QAMISHLI, Syria (North Press) – Turkey’s irrigation and power projects over the last decades have contaminated the Euphrates River and decreased the volume of water flowing to Syria by an estimated 40 percent, a research institution said on Friday.

The UAE-based Trends Research and Advisory said the dam-building projects in Ankara have had a direct impact on Syria, lowering water flows to the country by an estimated 40 percent.

The institution indicated that comparing Syria’s total annual water outflow to its internal renewable water resources by 2011, the proportion was 160 percent, adding that such lowered water flow figures raise serious concerns. 

Turkey has always been a disturbing neighbor to Syria as all its activities have harmed Syrian people. Between late 1990s and early 2000s, Turkey achieved the Southeastern Anatolia Project (GAP) that includes the establishment of a number of dams on the Euphrates and Tigris, cutting off water to both Syria and Iraq, a step that violates the international covenants, according to the 1987 agreement.

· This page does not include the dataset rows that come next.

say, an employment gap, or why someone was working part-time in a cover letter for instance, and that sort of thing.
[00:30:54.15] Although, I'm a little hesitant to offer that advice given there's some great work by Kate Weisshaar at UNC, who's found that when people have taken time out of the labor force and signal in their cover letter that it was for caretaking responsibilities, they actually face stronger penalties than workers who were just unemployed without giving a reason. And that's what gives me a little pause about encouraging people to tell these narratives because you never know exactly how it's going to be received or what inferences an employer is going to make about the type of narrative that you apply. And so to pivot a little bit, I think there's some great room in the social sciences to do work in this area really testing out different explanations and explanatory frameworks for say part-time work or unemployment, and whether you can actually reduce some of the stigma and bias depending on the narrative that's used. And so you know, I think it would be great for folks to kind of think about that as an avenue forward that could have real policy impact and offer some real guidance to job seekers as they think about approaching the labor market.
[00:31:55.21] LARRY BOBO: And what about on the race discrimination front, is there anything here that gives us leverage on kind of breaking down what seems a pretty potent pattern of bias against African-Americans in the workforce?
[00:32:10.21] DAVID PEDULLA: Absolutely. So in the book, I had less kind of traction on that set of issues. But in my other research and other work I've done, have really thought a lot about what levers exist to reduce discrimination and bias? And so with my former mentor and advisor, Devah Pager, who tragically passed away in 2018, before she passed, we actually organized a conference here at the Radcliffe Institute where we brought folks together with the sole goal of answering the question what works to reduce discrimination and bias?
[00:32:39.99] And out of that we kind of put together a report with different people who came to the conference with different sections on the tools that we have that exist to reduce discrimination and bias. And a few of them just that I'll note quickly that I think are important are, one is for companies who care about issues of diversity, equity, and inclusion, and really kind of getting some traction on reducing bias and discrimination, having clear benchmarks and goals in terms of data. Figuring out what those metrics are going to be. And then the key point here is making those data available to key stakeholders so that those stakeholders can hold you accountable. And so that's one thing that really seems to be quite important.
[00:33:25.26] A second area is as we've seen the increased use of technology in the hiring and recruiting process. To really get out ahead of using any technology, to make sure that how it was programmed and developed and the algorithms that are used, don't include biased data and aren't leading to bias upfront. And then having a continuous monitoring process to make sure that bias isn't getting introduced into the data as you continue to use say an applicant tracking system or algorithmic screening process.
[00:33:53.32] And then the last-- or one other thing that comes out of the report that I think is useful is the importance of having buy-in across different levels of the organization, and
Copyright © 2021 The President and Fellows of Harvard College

The 1987 agreement that was signed between Turkey, Syria and Iraq under the auspices of the United Nations (U.N.), Syria’s share of the Euphrates River is 500 cubic meters per second, but the amount of water stored behind the Euphrates Dam has decreased from 14 billion cubic meters to only 10 billion, causing the Euphrates Lake to lose 75 percent of its effective reserve.

Also, the maximum level of the Euphrates Lake is 304 meters above sea, but the level has dropped to 297,75. The lake has lost over six meters vertically, with two cm daily loss.

Instead of supplying 500 cubic meters of water per second as agreed, Turkey permitted hardly 200 cubic meters to reach Syria with the construction of the Ataturk Dam, causing a sharp drop in water levels and raising the possibility of a serious humanitarian disaster, the institution noted.